▸ **What you should do**: Reading the records below, count the lines in which the string "ankle" appears; write the number only.

Dataset entries:
****************************************

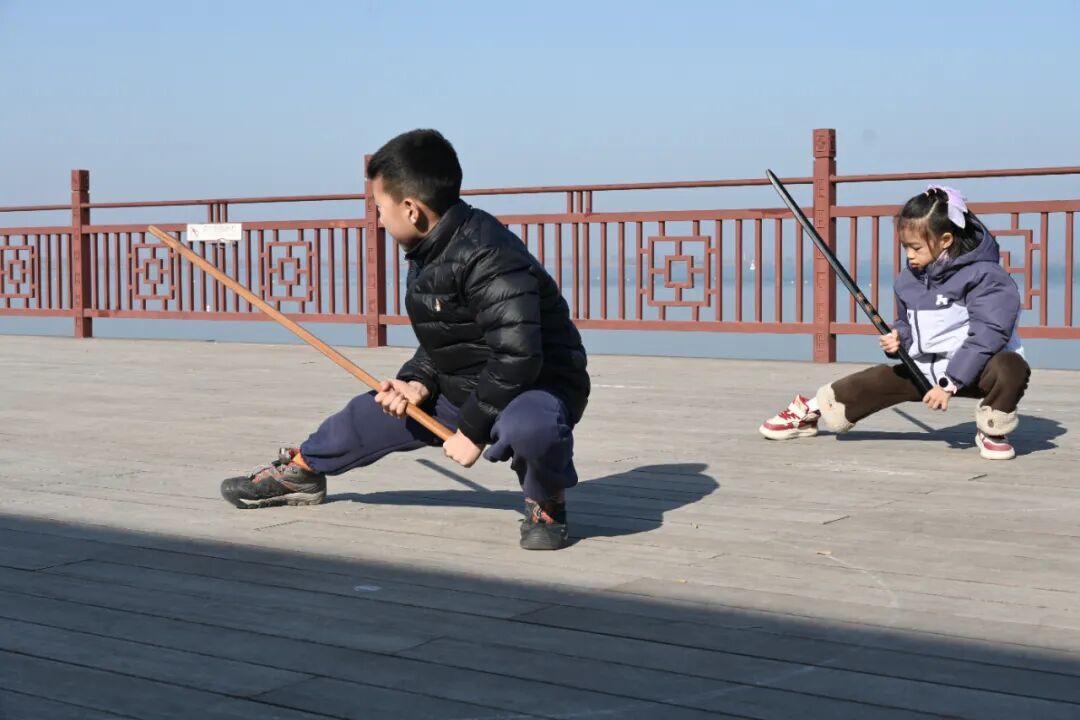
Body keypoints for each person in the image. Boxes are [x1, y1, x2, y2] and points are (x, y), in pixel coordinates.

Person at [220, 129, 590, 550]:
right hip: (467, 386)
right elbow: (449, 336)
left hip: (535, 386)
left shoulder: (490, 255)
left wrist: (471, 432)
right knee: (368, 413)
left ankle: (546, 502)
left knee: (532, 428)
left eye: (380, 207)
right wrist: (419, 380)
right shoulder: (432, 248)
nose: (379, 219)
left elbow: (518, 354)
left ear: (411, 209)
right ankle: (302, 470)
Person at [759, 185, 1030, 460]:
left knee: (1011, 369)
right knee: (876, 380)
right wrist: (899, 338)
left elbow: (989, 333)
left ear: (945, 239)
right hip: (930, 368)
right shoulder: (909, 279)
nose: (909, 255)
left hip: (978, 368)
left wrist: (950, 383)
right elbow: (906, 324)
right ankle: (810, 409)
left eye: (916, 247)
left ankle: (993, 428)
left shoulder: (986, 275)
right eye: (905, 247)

****************************************

▸ **Answer to this task**: 4